Die Rationalisierung der Arbeitsprozesse, aber auch die für den einfachen Menschen möglich gewordenen Bahnreisen, ließen eine neue Form der gesellschaftlichen Gleich-zeitigkeit erwachsen, in der sich die Zeit laut Benedict Anderson durch einen homogenen und leeren Raum bewegt. Der nationale Buchdruck, die in Nationalsprachen erscheinenden Bücher und Printmedien, die aus der Sättigung des lateinischen Gelehrtenmarktes resultierten, brachten ein überregionales Zugehörigkeitsempfinden hervor, das erst durch das möglich gewordene Reisen konkret erfahrbar wurde. Auch die Konsumation einer national erscheinenden Tageszeitung trug dazu bei, da die Lesenden nachvollziehen konnten, dass „ihre“ Zeitung auch jenseits ihres Dorfes gelesen wurde – Hegel verglich einst das Konsumieren von Tageszeitungen mit einer Massenzelebration.

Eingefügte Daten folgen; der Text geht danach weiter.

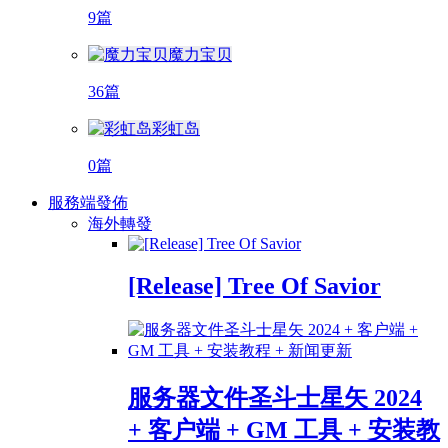
9篇
魔力宝贝
36篇
彩虹岛
0篇
服務端發佈
海外轉發
[Release] Tree Of Savior
服务器文件圣斗士星矢 2024
+ 客户端 + GM 工具 + 安装教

Die Nation ist, auch wenn sie in vielen linken Kreisen unter dem Begriff einer Ideologie subsumiert wird, eine Wahrnehmungsform, die nicht nur als Legitimität des Staates fungiert, sondern einen immensen Bestandteil der gesellschaftlichen Wirklichkeit ausmacht. Zwar findet die Erfahrbarkeit der Nation in der Konstruierung einer eigenen Legende oder auch in Massenveranstaltungen ihren Ausdruck, doch ist dies nur der konkrete Ausdruck eines Alltags, der, ob nun bewusst oder unbewusst, kategorisch national ist. Benedict Anderson, Autor des für die Nationalismusforschung bahnbrechenden Werkes „Imagined Communities“, verweist mit einer vorher noch nie ausgedrückten Genauigkeit auf eben diese Wurzeln eines Nationalbewusstseins hin und trennt den Begriff eines Nationalbewusstseins von dem des Nationalchauvinismus. Während das Wissen und das Reflektieren über die Zugehörigkeit zu einer Nation als Nationalbewusstsein definiert wird, so wird die Hierarchisierung von Nationen zum Begriff des Nationalchauvinismus.

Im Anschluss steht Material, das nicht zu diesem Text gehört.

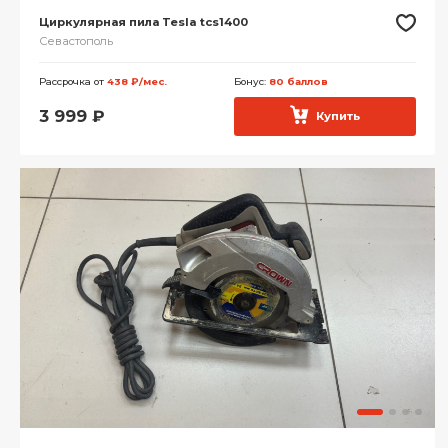
Циркулярная пила Tesla tcs1400
Севастополь
Рассрочка от
438 ₽/мес.
Бонус:
80 баллов
3 999
₽
Купить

Ob nun aus alter Liebe zum trotzkistischen Internationalismus oder aus neuer emotionaler Verbindung zur Postmoderne und der damit verknüpften Rückbesinnung auf die philosophische Ontologie, also dem Ursprung des Seins, zu dem die Nation als konstruiertes Gebilde nicht gehören kann, stellen sich linke Kreise jeder ernsthaften Beschäftigung mit Vehemenz gegenüber. Als wäre Andersons Erkenntnis, dass sich jede Revolution des 20. Jahrhunderts – wenn sie erfolgreich sein wollte – in nationalen Kategorien begreifen musste, nicht schon Grund genug dafür, gerade als politische Linke sich dem Thema ernsthaft zu widmen, so scheint doch das letzte Argument dafür zu sein, dass Marx, obwohl er sich gerade in dem nach Hobsbawm benannten Zeitalter der Nationalstaatsbewegungen befand, kaum Worte zum Thema Nation und Nationalismus niederschrieb. Er hielt zwar fest, dass jedes Proletariat erstmal mit ihrer eigenen (und somit nationalen) Bourgeoisie fertig werden müsse, doch dabei beließ er dann schlussendlich seine Analyse der bedeutsamen Wahrnehmungsform des Nationalen.

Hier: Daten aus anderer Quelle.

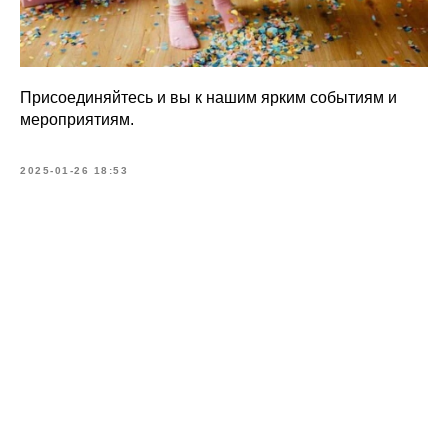
Присоединяйтесь и вы к нашим ярким событиям и
мероприятиям.
2025-01-26 18:53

Gerade anhand der mangelnden theoretischen Auseinandersetzung mit der Nation, sowie des sich für jede Analyse als problematisch erweisenden Vorrangs des Sollen vor dem Sein, erweist sich der antinationale rosa Hase als mieser Politgag. „Pink Rabbit“ ist ohne Frage ein süßes, kuschliges und auch lustiges Häschen, aber von der künstlerisch-politischen Agitation, die ihre eigene inhaltliche Begründung und Legitimation notwendigerweise erzwingt, sollte es besser die Pfoten lassen.